Items listed in a dataset
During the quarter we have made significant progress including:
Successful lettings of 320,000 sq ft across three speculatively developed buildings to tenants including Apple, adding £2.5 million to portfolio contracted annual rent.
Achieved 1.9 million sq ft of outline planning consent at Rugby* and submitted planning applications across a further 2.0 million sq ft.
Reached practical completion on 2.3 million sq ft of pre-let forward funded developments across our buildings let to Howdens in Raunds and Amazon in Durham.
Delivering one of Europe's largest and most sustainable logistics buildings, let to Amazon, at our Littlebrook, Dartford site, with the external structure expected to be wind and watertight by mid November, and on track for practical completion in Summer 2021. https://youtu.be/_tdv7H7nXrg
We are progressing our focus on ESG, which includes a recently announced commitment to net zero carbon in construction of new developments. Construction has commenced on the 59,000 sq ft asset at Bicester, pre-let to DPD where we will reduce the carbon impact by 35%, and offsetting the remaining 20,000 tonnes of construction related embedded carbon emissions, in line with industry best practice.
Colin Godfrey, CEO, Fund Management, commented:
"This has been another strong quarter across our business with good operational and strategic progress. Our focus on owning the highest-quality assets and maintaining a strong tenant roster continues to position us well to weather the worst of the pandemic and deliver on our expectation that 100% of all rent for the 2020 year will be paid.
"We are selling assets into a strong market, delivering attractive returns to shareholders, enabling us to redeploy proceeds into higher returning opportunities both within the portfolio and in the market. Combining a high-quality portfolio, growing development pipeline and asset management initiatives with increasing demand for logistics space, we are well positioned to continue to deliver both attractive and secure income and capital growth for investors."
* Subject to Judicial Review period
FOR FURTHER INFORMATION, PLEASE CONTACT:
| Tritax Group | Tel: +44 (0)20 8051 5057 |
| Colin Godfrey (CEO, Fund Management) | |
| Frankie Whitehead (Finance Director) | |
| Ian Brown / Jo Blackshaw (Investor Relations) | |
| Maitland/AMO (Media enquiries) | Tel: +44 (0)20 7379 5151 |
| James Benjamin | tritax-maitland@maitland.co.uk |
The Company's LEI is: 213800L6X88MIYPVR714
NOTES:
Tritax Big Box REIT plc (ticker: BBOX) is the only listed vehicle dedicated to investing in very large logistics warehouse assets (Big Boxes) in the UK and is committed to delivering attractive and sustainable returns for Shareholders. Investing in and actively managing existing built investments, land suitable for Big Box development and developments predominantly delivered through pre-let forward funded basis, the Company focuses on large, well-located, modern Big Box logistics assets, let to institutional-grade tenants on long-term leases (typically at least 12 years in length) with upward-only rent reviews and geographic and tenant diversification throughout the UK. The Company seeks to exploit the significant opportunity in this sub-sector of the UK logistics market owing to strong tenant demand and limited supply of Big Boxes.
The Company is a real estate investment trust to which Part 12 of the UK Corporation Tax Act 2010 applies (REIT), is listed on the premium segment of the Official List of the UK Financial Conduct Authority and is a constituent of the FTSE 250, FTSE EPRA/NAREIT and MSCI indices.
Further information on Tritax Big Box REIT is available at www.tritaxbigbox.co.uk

## Work instructions
Whenever "including" occurs in a line of the entries, copy that line.

## Answer space
During the quarter we have made significant progress including:
Successful lettings of 320,000 sq ft across three speculatively developed buildings to tenants including Apple, adding £2.5 million to portfolio contracted annual rent.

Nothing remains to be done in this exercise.